▶ Page extract
★ ★ ★ ★ ★

Ill admit to just doing a little research on this, so maybe someone who is more familiar with the details can explain it.
Her account that she didn't pull a trigger during the event is backed up by physical evidence, and her gunshot wounds from the trooper's pistol don't support the narrative that she was crouched by the vehicle facing the officer, per the surviving officer's testimony.
However, she wasn't convicted as the trigger-man, anyway, she was convicted under New Jersey's felony murder rule, wherein any party to an ongoing felony is convicted of the deaths that result from the felony (she was holding ammunition for the two armed individuals that did the shooting, and had been evading authorities after skipping bail for an armed robbery arrest in 1971, while also being named a suspect in the attempted murder of two cops in New York).
The jury instructions reflected this fact, as did the fact that the jury (who deliberated for three days, which should cool accusations that it was a blue ribbon panel of whites set to convict her of anything) asked the instructions be given to them again midway through their deliberations. In New Jersey, when you are convicted of murdering a law enforcement officer while performing his or her duties, you are immediately sentenced to life without parole.
Absent a smoking gun other than the subtle implication that white people cannot rightly convict a black person accused of a crime, she was rightly convicted.
So she was more "an accessory to" than an actual cop killer.
I read about how they convicted her based on that law you cited, but they still convicted her of murder? So they dont differentiate at all between accessory and the one who pulled the trigger?

★ ★ ★ ★ ★

▶ Data block

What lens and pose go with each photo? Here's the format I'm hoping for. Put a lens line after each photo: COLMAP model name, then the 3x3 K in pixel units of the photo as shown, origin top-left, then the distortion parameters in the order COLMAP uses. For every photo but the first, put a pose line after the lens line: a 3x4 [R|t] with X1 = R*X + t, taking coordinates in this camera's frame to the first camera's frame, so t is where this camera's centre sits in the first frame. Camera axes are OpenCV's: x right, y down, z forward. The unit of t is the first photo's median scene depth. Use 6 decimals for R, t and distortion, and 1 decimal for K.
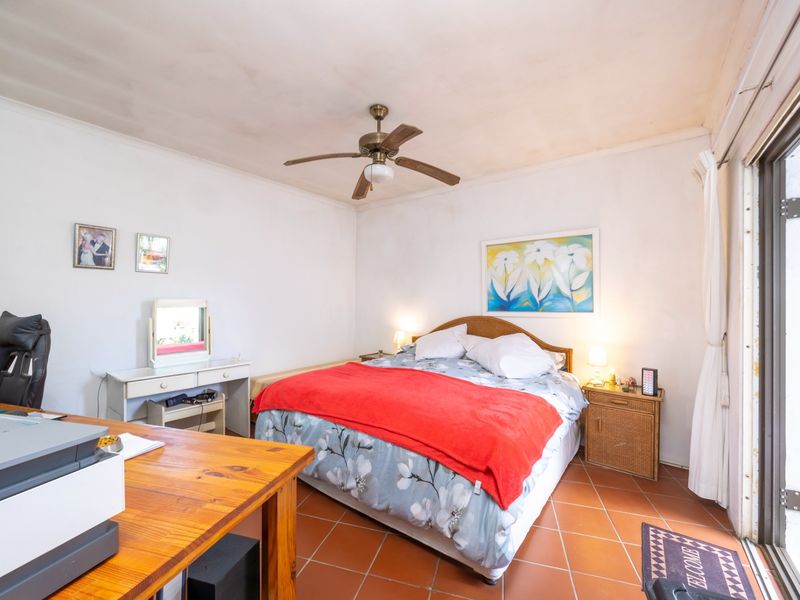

★ ★ ★ ★ ★

▶ Work to complete
Continue the discussion of the New Jersey felony murder conviction from where it stops.

▶ Result for this exercise
No, no differentiation, and that is good law. The example I always heard was set in the 50's in the rural south concerning lynch mobs: Imagine a group of white guys congregating at a bar, and they up and decide they're gonna go out and find themselves a black guy to kill. So they split up into two groups and take two cars. Car A heads out and doesn't find a black guy, so they drive home, disperse, and go to sleep. Car B, though, finds an unfortunate soul, and the inhabitants of Car B commit murder. Every single passenger of Car A is also guilty of murder, the same murder as the passengers of Car B, as they should be. You don't get to be part of a roving band of people with felonious intent, and then just happen to luck into not consummating a criminal act because your group couldn't find a target. You were in for a penny at the bar when you decided to go out to kill someone, you're in for the pound when the act is performed, regardless of whether you were there.
Imagine it like a strict liability of criminal intent: If you intend to commit (or attempt to commit) certain dangerous, violent acts, or be part of a group that will commit or is likely to commit (or attempt to commit) same, you are on the hook for the downstream consequences, however unforeseen.
Applied to Shakur's case, she was holding the ammunition for people who fired upon an officer in the discharge of his duties for the purpose of escaping his lawful detention (Criminal Escape Count 1), and was at the time seeking to evade authorities after being arrested and charged with a different violent crime, and named as a suspect in two others (Criminal Escape Count 2). She's just as guilty of the death of that police officer as the guy who pulled the trigger, and the law treats killings committed while in the commission (or attempted commission), or fleeing of, certain felonies (like criminal escape in New Jersey) as first degree murder. Ergo, she is a convicted murderer.